Content starts

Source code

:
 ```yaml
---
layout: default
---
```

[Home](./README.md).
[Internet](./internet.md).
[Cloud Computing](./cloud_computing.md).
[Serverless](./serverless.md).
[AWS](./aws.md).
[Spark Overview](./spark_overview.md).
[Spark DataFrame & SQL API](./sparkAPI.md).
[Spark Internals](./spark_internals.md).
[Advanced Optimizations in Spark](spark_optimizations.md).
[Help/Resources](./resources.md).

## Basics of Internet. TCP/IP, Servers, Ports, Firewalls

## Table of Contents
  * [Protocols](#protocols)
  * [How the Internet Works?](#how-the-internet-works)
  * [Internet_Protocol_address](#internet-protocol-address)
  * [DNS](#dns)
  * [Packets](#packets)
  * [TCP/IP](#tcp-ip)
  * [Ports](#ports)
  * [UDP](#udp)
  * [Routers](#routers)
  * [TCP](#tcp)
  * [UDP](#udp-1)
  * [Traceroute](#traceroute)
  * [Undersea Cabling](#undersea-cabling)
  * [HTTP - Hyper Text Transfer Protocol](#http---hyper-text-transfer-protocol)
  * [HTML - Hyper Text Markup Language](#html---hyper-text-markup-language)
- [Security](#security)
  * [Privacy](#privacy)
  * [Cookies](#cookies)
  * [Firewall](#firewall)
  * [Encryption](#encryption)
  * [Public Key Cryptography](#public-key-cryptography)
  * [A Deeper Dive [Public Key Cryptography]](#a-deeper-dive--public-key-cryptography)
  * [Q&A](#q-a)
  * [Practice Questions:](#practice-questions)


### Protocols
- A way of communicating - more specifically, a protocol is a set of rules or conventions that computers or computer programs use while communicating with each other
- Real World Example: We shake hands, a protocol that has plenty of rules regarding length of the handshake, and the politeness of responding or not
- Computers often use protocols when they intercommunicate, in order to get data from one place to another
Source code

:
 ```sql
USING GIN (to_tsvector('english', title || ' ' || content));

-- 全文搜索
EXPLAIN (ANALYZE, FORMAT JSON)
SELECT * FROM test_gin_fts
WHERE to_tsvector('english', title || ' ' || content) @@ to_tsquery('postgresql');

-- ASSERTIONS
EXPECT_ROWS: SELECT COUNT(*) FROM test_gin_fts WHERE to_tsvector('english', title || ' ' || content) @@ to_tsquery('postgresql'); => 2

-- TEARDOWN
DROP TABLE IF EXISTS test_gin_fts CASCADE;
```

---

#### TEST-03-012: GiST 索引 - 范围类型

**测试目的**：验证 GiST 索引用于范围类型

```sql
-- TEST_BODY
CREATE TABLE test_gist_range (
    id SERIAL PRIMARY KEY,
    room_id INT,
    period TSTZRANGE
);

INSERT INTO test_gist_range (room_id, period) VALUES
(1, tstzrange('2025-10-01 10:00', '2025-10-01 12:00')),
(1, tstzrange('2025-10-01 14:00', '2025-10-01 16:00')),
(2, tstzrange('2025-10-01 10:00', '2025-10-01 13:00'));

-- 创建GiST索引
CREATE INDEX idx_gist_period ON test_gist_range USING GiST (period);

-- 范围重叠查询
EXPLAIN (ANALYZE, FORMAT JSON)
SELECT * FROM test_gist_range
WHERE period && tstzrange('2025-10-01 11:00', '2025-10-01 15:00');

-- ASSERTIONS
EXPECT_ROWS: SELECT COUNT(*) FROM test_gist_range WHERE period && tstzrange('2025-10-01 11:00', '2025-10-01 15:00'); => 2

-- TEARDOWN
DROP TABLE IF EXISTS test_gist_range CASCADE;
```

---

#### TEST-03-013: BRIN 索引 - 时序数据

Content ends

### Instructions to follow
Retype every line of the listing, word for word, from its opening line to the line that holds "the Internet Works?](#how-the-internet-works)", and include that last line too.

### Result
Source code

:
 ```yaml
---
layout: default
---
```

[Home](./README.md).
[Internet](./internet.md).
[Cloud Computing](./cloud_computing.md).
[Serverless](./serverless.md).
[AWS](./aws.md).
[Spark Overview](./spark_overview.md).
[Spark DataFrame & SQL API](./sparkAPI.md).
[Spark Internals](./spark_internals.md).
[Advanced Optimizations in Spark](spark_optimizations.md).
[Help/Resources](./resources.md).

## Basics of Internet. TCP/IP, Servers, Ports, Firewalls

## Table of Contents
  * [Protocols](#protocols)
  * [How the Internet Works?](#how-the-internet-works)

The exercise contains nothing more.